Como su nombre lo anticipa, la sección de [VÍSCERAS] contiene poemas que apuntan a espacios interiores. Aquí, además de un Jonás enunciando lo percibido en el estómago de la ballena (“Jonás no vuelve”), hay voces asediadas por el ruido constante de los aviones (“Rediseño del espacio aéreo”), por la certeza de que la única herencia es cierta familiaridad con el desastre (“Herencia”), por la idea de que una generación puede estar vinculada por el deseo de morir (“Eutanasia.gov”). Muchos de estos textos poseen una estructura en la cual se privilegian los últimos versos para ofrecer una suerte de revelación, como si todo lo anterior estuviera orientado a resolverse en el golpe final. Ese el caso, por ejemplo, de “No retorno”. Después del planteamiento de la situación (el corazón de millones de pájaros ha colapsado) y del desarrollo (el miedo se generaliza entre la población), los versos finales no dejan lugar a la ambigüedad: todo lo que inicia como tragedia termina como comedia.

            Hay una pieza conmemorativa

            en un museo de Nueva York

            que simula el sonido de millones

            de aves, sus latidos, alimentado

            por un reactor nuclear en miniatura.

            La obra está valuada

            en millones de dólares.

            El mundo no volvió

            a ser el mismo.

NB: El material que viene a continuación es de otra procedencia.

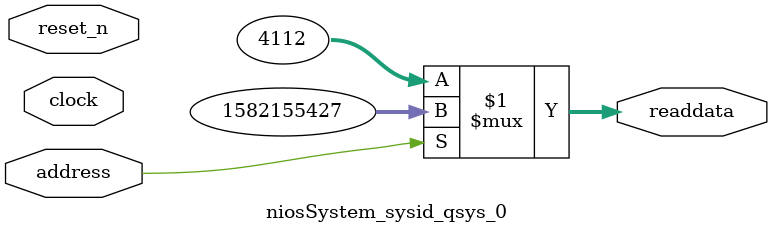
<source format=v>



// synthesis translate_off
`timescale 1ns / 1ps
// synthesis translate_on

// turn off superfluous verilog processor warnings 
// altera message_level Level1 
// altera message_off 10034 10035 10036 10037 10230 10240 10030 

module niosSystem_sysid_qsys_0 (
               // inputs:
                address,
                clock,
                reset_n,

               // outputs:
                readdata
             )
;

  output  [ 31: 0] readdata;
  input            address;
  input            clock;
  input            reset_n;

  wire    [ 31: 0] readdata;
  //control_slave, which is an e_avalon_slave
  assign readdata = address ? 1582155427 : 4112;

endmodule



</source>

Qué grande

            puede ser

            el corazón del hombre.

¿Es posible atisbar aquí eso que el jurado reconoció como “un afinado uso de la ironía”?  Quizá eso se pretendía. Este poema me parece un caso paradigmático de la lógica que siguen otros textos del libro: resolver una situación límite con un recurso tan poco efectivo como impostado. No existe aquí tal cosa como una burla sutil sino lo contrario: remarcar el cinismo y el descaro de muchas de las acciones del ser humano. A pesar de que Vargas reconozca en sus influencias a poetas como Ricardo Castillo y Salvador Novo, hay poco de su ingenio y su pericia para contar bien el chiste.

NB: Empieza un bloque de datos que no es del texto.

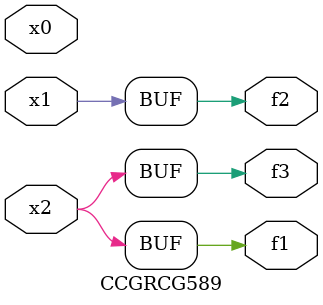
<source format=v>
module CCGRCG589(
	input x0, x1, x2,
	output f1, f2, f3
);
	assign f1 = x2;
	assign f2 = x1;
	assign f3 = x2;
endmodule

</source>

Al llegar a la sección de [INTEMPERIES], no sorprende que los mejores poemas sean aquellos alejados del fallido sentido del humor y de las postales del apocalipsis. Insisto: el talento del poeta guerrerense se concentra en la evocación del encierro y de los placeres de la experiencia subjetiva alejados de la multitud. El afuera, en su obra, es algo que se rechaza reiteradamente pues solo promete peligros, hostilidades. Por eso el refugio, por eso la constatación de hábitos fijos: a Vargas, sin duda, se le podría aplicar el epíteto que Domínguez Michael le asignó, en su momento, a Fabio Morábito como “un nuevo poeta del hogar”. Esto queda claro al leer dos versos de “Lectura de intemperie”: “Prefiero la comodidad del interior, pienso / en los espacios que puedo controlar muy fácilmente” (…)”. Y es que es en ese control, en esa posesión, donde se cifra lo mejor de El estómago de las ballenas. Es decir: no en la apertura hacia el mundo y los otros animales, tampoco en la especulación sobre cómo habitar el espacio público o cómo reforzar los vínculos colectivos, sino en la reiteración del fracaso al tratar de relacionarnos con todo aquello que está más allá de nuestro ombligo. Lo que importa, parece decirnos el libro, sigue siendo el yo y sus tristes dominios.